Niente vertice Nato e poi in Russia, l'agenda di Tillerson preoccupa l'Occidente

La decisione del segretario di Stato Usa Rex Tillerson di 'marinare' il vertice Nato di aprile per partecipare a colloqui con Pechino e poi volare a Mosca preoccuperebbe gli alleati

BRUXELLES - Se il disgelo con la Russia promesso da Donald Trump in campagna elettorale sembra ancora lontano, qualche segnale comincia a preoccupare l'Occidente. Ad esempio, il fatto che il segretario di stato Usa Rex Tillerson non parteciperà alla riunione della Nato in programma il 5 e 6 aprile a Bruxelles, per prendere parte ad alcuni colloqui con il presidente cinese Xi Jinping in Florida. Al suo posto andrà «Tom Shannon (sottosegretario Usa)», ha reso noto un responsabile del ministero Usa in forma anonima, confermando quanto era apparso sui media russi.

A Mosca ad aprile
Tillerson incontrerà molti dei rappresentanti degli alleati in un incontro a Washington questa settimana, ha aggiunto la stessa fonte. Non solo: a turbare i sonni degli alleati è il fatto che, secondo Sputnik il segretario di Stato americano sarà in visita in Russia il prossimo mese di aprile. «Ad aprile parteciperà a un vertice del G7 in Italia e poi ad alcuni incontri in Russia», ha detto il portavoce del dipartimento di stato, senza precisare le date. Stando a indiscrezioni di stampa, Tillerson dovrebbe essere a Mosca il 12 aprile, ma la portavoce del ministero degli Esteri russo Maria Zakharova ha dichiarato che «in questa fase non confermiamo nè smentiamo le notizie di stampa»

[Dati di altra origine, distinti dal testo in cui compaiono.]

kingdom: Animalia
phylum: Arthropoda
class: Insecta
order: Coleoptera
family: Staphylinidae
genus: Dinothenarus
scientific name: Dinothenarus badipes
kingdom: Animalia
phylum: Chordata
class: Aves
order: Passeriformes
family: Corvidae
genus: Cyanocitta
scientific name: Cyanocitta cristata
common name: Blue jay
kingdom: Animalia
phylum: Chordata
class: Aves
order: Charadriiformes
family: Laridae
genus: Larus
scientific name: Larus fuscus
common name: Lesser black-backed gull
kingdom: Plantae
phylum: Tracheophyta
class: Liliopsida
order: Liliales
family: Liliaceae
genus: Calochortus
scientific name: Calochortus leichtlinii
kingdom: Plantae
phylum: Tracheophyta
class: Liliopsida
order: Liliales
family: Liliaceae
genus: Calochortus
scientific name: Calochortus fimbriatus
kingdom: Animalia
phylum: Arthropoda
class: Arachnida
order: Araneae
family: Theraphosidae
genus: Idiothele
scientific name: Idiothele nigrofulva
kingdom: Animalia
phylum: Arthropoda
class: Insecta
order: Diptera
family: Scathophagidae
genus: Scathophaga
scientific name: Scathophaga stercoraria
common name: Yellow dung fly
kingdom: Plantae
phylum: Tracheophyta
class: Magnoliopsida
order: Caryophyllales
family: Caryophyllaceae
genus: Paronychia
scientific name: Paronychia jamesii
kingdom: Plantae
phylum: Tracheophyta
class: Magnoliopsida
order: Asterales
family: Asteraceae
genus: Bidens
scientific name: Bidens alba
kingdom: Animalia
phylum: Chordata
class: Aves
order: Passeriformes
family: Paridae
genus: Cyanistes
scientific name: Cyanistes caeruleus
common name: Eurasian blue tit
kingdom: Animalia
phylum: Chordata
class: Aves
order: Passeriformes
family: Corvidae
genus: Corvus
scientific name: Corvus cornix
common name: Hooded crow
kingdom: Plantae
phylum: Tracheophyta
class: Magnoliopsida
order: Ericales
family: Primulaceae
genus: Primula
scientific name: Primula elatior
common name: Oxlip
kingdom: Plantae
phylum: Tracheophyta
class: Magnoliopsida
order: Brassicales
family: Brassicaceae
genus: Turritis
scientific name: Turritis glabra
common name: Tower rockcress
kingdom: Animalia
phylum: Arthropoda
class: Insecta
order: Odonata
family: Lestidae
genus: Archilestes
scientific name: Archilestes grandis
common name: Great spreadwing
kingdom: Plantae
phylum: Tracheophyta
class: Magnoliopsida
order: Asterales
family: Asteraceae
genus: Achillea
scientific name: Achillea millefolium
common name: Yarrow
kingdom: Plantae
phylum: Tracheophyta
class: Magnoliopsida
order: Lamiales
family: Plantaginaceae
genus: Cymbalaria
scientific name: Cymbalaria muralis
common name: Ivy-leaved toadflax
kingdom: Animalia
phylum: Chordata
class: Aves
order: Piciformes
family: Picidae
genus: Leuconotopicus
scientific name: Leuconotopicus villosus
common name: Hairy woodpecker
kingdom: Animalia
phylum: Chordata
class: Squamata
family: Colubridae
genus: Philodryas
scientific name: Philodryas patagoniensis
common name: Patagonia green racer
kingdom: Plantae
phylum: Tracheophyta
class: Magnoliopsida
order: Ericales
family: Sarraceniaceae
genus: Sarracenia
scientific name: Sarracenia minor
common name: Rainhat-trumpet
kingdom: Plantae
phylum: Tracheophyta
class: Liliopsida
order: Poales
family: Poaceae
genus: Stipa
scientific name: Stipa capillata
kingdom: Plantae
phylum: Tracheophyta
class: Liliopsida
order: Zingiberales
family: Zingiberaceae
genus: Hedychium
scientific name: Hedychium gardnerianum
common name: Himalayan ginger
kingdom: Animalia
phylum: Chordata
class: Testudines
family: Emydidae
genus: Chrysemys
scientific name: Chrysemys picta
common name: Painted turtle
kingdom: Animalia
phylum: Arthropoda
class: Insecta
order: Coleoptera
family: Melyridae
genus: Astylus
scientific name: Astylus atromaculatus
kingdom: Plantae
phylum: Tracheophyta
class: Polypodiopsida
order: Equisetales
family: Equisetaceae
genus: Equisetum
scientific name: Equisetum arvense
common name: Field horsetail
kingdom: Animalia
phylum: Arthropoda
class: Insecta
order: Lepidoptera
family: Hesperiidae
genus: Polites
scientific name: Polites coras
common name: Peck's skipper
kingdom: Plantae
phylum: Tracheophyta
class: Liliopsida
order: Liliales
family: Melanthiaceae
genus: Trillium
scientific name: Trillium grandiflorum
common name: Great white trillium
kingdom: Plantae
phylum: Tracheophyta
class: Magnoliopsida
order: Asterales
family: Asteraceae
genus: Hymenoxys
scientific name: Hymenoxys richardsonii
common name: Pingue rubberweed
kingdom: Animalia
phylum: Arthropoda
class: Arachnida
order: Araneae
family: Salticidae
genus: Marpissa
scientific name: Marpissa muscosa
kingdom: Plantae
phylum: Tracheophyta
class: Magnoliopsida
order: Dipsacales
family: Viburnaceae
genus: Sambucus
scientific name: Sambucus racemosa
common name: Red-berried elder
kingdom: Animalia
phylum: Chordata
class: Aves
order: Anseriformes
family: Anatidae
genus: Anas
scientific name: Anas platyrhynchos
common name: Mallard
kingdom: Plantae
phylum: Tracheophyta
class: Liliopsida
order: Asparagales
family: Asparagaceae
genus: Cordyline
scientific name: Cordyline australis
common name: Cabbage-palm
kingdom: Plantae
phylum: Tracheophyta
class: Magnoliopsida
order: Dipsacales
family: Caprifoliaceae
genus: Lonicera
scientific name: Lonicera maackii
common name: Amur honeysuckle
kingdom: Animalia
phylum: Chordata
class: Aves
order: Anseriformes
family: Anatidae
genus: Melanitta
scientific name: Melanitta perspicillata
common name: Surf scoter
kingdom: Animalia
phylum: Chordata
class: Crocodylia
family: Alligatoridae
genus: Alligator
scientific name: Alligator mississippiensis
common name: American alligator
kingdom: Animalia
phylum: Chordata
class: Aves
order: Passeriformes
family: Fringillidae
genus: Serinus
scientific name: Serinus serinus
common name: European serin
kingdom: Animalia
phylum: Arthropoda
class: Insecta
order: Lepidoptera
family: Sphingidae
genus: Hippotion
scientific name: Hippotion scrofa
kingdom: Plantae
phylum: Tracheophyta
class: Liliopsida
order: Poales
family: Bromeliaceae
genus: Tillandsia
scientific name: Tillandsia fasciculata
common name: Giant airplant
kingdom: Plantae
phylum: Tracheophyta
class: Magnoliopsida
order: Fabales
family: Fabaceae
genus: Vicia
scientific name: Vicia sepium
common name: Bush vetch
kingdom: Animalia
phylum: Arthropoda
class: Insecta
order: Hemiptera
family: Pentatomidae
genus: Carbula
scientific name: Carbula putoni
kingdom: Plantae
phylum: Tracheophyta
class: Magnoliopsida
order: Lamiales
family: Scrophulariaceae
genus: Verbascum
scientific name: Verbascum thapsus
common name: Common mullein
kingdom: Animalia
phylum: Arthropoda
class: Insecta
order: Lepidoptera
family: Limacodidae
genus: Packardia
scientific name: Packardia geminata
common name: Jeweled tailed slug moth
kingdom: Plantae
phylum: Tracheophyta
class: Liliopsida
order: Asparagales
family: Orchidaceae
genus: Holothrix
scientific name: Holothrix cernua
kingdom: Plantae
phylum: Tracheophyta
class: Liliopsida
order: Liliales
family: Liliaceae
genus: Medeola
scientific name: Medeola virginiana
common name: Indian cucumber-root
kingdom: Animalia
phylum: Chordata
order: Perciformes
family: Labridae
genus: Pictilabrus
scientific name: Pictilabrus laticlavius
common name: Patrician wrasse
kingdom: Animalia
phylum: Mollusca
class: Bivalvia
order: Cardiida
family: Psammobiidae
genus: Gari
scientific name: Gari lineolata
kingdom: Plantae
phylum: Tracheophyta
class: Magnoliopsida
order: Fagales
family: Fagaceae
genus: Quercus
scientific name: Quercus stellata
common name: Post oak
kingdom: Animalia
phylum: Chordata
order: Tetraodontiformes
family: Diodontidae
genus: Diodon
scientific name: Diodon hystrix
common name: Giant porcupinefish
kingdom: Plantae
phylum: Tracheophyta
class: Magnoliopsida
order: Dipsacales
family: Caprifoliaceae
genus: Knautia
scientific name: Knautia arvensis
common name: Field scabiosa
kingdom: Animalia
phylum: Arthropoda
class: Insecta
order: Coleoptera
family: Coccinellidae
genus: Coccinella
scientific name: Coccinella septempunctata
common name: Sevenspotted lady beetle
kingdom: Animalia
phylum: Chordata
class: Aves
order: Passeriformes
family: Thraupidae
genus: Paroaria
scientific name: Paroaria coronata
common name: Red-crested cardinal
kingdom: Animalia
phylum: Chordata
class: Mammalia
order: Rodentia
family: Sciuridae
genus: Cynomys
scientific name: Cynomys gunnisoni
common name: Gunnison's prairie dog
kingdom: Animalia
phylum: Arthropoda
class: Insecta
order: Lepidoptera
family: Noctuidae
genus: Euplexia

Le preoccupazioni occidentali
Secondo il giornale tedesco Frankfurter Allgemeine Zeitung (Faz), la decisione di Tillerson di «marinare» il vertice Nato per incontrare il presidente cinese Xi Jinping, e per poi recarsi in Russia nei giorni immediatamente seguenti, preoccuperebbe non poco gli Alleati. Il quotidiano ipotizza dunque che «il segretario non ha tempo per i colleghi della NATO», ma  sia più interessato a dialogare con Pechino e Mosca. Gli ex alti funzionari americani temono che «una simile pianificazione di riunioni del segretario di Stato può causare ansia negli alleati americani». Secondo loro, «Tillerson in questo modo, rafforzerà l'impressione che gli Stati Uniti stiano flirtando con Mosca».